### INSTRUCTIONS TO FOLLOW
Return each line below that contains the string "publiceras". Case counts.

### DATA EXTRACTS
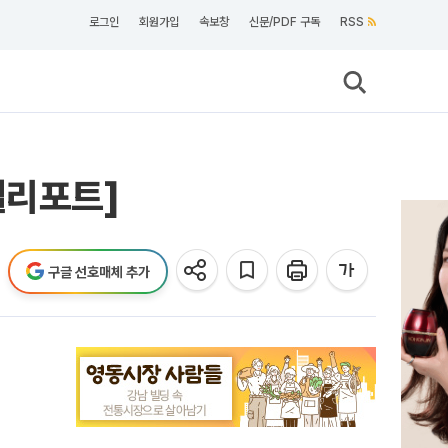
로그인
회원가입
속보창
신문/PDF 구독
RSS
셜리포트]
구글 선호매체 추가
--
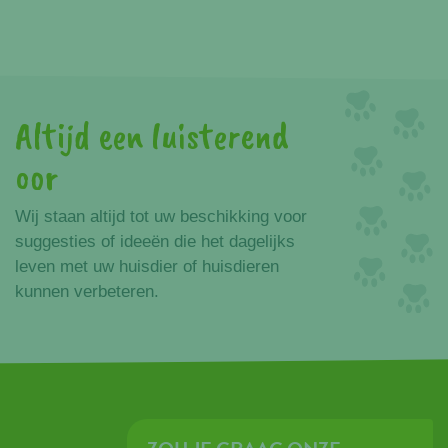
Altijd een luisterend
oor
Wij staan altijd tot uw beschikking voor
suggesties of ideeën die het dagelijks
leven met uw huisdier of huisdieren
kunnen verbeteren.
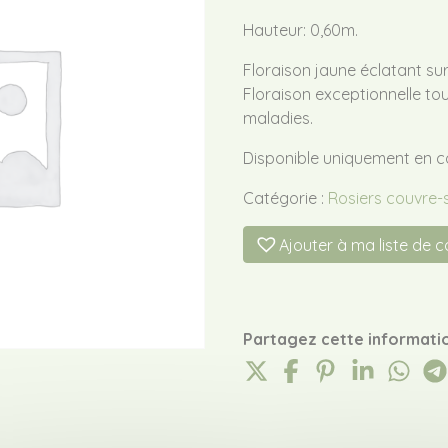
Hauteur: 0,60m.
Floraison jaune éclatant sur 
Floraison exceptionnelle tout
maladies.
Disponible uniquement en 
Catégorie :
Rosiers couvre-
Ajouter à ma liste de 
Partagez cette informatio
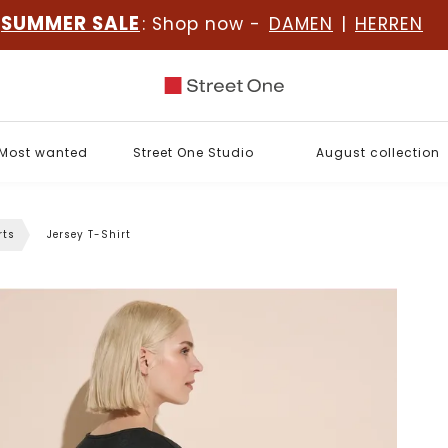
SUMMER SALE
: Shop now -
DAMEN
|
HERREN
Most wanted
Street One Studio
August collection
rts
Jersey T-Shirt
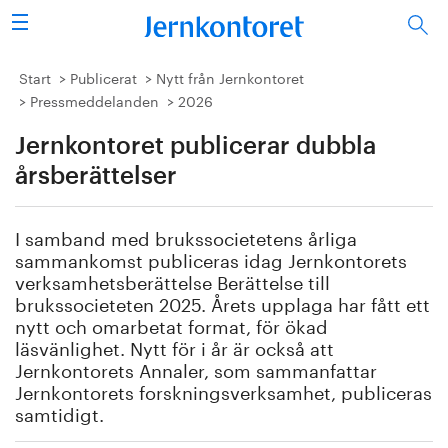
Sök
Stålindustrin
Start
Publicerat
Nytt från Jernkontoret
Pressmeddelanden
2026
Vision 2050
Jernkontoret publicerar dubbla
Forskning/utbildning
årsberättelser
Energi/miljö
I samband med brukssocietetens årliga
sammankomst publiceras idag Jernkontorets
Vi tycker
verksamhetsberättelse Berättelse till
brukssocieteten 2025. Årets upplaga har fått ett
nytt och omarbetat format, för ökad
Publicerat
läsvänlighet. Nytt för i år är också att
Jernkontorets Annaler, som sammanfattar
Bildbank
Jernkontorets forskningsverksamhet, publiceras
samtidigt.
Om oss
...
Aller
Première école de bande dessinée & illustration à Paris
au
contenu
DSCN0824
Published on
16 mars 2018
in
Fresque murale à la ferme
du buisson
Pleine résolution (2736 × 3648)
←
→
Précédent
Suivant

### ANSWER BOX
sammankomst publiceras idag Jernkontorets
Jernkontorets forskningsverksamhet, publiceras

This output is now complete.